In the background, behind barbed wire, prisoners are seated in the light of the morning sun while waiting for the “treatment” operations of the convoy to end on the road to the Auschwitz concentration camp, in this spring 1944 . One of them puts his handkerchief on their nose to protect themselves from pestilential odors, from the cremation of the bodies. Next to it, another frankly looks at the photographer, while pulling his tongue.
This act is far from derisory. It is an act of distrust, witness to the resistance of the victims which appear on the images produced by the SS Bernhard Walter. In collaboration with his assistant Ernst Hofmann, this close close to Rudolf Höss (Commander of Auschwitz-Birkenau) carried out a series of photographs documenting the arrival of Hungarian Jews in the concentration and extermination camps in the spring of 1944.
The 197 original images, known as “Auschwitz album”, document the different stages of the process, from the descent of the trains to the selection on the ramp. First intended for an administrative goal, they are also, by their staging, a way of dehumanizing and humiliating the victims photographed. But when they are read differently, they also hide many gestures of challenge and resistance, which the exhibition reveals to us How the Nazis photographed their crimes: Auschwitz 1944freely accessible to the Shoah Memorial, in Paris, since January 23, 2025.
Resistance in Nazi photographs
“In these photographs, whether women, men or children, there are lots of traces of resistance that must be successfully identified”explains in an interview with Geo Tal Bruttmann, historian and exhibition commissioner. Despite the will of Bernhard Walter and Ernst Hofmann to show their management submissive and controlled masses, these gestures come to deny the narration even that SS intended to give the events.
-The specialist thus gives the entirely found example of this woman, pulling her tongue. Others do the same on other shots. “We have all made this type of gesture, with the tongue or the fingers, to ‘rot’ an imagecontinues the specialist. This is something that we practice. And yet, here it has a completely different meaning, which must be able to see. This shows that women – and also children – had enough courage to challenge, with others SS Armed around, the one who took a picture of them. “
L’album the outchwititz: Memory it transmissions
The “Auschwitz album” is the only existing photographic testimony to the arrival of Jewish deportees in a death camp. His discovery and more recently, his rereading to reveal the smallest details, often imperceptible with uninformed eyes, would not have been possible without Lili Jacob. At 18, the young woman was interned in April 1944 at the Berehovo ghetto with her family (her parents, her five brothers, her maternal grandparents, her paternal and kindergarten aunts and their children) and deported in June 1944 to Auschwitz.
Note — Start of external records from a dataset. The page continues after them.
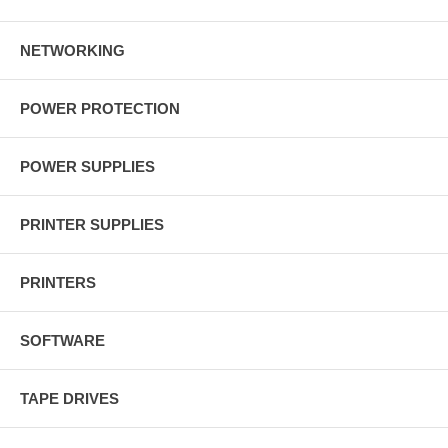
NETWORKING
POWER PROTECTION
POWER SUPPLIES
PRINTER SUPPLIES
PRINTERS
SOFTWARE
TAPE DRIVES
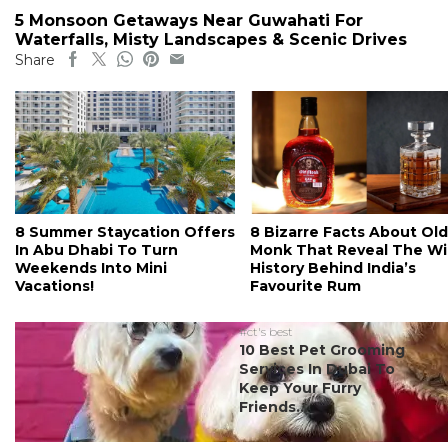
5 Monsoon Getaways Near Guwahati For
Waterfalls, Misty Landscapes & Scenic Drives
Share
8 Summer Staycation Offers
8 Bizarre Facts About Old
In Abu Dhabi To Turn
Monk That Reveal The Wi
Weekends Into Mini
History Behind India’s
Vacations!
Favourite Rum
#ct's best
10 Best Pet Grooming
Services In Dubai To
Keep Your Furry
Friends...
On the camp ramp, she is brutally separated from her relatives, which she will never see again. In December, she was transferred to Gross-Rosen, then in March 1945 to Dora-Nordhausen. She catches the typhus there, but survives until the release of the camp. By searching the barracks deserted by the SShundreds of kilometers from Auschwitz, she discovers an album there. It contains the prints of Bernhard Walter, on which she recognizes her family and friends waiting, without knowing it, the time for their killing.
For several years, Lili Jacob brings the album to life. But in 1980, the historian and lawyer Serge Klarsfeld, known for his struggle for the memory of the Shoah and his commitment to justice for the victims of Nazi crimes, convinced her to donate to the Yad Vashem Memorial, in Jerusalem. It has been preserved since carefully. Today, its content goes beyond its initial role of macabre documentation and control produced by the executioners. It is an essential tool for transmission and memory, recalling that the spirit of resistance could express themselves, sometimes in discreet but powerful forms.